- _Task to complete_:
Please read the film summary below and answer this: where is Eddie Norton working when his former partner finds him?

Inside Job is a 1946 American crime film noir directed by Jean Yarbrough starring Preston Foster, Ann Rutherford, Alan Curtis and Milburn Stone.

Plot
An ex-convict, Eddie Norton (Alan Curtis), now reformed and working in a straight job at a department store, is found by his former partner, Bart Madden (Preston Foster), and blackmailed into helping him rob the department store payroll. Norton decides to pull off the job and take all of the money for himself and his wife, Claire (Ann Rutherford), who was previously unaware of his record.

One night after the store is closed, Norton cracks the safes and takes nearly a quarter of a million dollars. Madden learns quickly of the double cross but cannot find Norton who is in hiding with Claire. Norton finally arranges to be driven out of the city to start a new life but an informant tells Madden of his whereabouts. Madden arrives at Norton's boarding room just as the couple are about to leave. He knocks on Norton's door but a neighbor who is a police officer arrives at the critical moment with Christmas shopping for his family. Madden turns and shoots the police officer who returns fire wounding Madden who subsequently dies.

Norton is persuaded by his wife to try to save the police officer's life but it is at the cost of being found by the police and prosecuted.

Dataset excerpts
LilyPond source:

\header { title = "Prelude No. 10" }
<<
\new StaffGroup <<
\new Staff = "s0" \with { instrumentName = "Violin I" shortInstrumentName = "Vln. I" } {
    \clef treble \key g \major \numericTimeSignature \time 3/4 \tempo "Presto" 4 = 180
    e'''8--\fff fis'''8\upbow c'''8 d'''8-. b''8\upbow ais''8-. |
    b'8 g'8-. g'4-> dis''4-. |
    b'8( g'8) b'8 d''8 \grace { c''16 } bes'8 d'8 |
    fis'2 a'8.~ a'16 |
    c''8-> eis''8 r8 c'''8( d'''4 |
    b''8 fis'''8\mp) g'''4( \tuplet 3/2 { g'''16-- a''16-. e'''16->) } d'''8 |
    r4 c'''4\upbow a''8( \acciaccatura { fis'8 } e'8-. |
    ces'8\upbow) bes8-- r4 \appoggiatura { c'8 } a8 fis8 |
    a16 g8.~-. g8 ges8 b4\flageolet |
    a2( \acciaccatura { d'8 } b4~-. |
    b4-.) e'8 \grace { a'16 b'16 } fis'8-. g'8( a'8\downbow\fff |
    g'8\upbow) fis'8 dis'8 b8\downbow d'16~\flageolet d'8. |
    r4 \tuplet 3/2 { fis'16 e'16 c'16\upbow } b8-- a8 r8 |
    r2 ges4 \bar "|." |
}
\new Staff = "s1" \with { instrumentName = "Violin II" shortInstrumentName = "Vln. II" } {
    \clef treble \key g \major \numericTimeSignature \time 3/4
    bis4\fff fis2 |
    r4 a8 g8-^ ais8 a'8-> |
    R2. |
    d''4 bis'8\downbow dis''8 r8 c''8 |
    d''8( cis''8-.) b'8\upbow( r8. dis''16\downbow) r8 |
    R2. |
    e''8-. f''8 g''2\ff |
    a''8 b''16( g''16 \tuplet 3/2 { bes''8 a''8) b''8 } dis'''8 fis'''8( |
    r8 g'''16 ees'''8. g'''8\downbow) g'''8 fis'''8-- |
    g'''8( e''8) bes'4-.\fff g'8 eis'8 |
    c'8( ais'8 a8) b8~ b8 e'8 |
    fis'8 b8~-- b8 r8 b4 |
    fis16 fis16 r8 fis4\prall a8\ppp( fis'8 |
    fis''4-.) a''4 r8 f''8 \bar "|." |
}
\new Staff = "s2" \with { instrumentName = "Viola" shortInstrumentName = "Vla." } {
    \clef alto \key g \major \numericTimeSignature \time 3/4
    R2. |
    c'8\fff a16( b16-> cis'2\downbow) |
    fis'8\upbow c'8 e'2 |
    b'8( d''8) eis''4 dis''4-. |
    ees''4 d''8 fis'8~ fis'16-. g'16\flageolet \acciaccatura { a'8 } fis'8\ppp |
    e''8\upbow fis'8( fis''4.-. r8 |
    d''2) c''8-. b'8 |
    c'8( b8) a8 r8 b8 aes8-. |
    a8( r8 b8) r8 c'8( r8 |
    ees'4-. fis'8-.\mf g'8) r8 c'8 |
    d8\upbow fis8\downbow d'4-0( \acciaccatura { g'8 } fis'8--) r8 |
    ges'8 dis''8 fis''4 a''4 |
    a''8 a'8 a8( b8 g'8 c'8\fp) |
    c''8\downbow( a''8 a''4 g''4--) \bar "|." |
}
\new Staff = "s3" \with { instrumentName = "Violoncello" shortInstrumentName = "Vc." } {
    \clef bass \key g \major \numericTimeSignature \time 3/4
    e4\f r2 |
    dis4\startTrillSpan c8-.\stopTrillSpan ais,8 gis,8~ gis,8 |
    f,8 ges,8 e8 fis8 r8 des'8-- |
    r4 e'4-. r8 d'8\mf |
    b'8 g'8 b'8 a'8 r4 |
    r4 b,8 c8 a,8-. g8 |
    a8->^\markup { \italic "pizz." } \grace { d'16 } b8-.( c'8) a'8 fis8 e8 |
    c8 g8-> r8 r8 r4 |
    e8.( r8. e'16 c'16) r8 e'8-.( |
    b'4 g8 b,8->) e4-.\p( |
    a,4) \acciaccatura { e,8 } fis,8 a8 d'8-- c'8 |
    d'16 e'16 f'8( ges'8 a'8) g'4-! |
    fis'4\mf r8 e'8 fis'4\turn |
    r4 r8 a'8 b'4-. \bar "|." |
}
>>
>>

- _Response to the task_:
At a department store.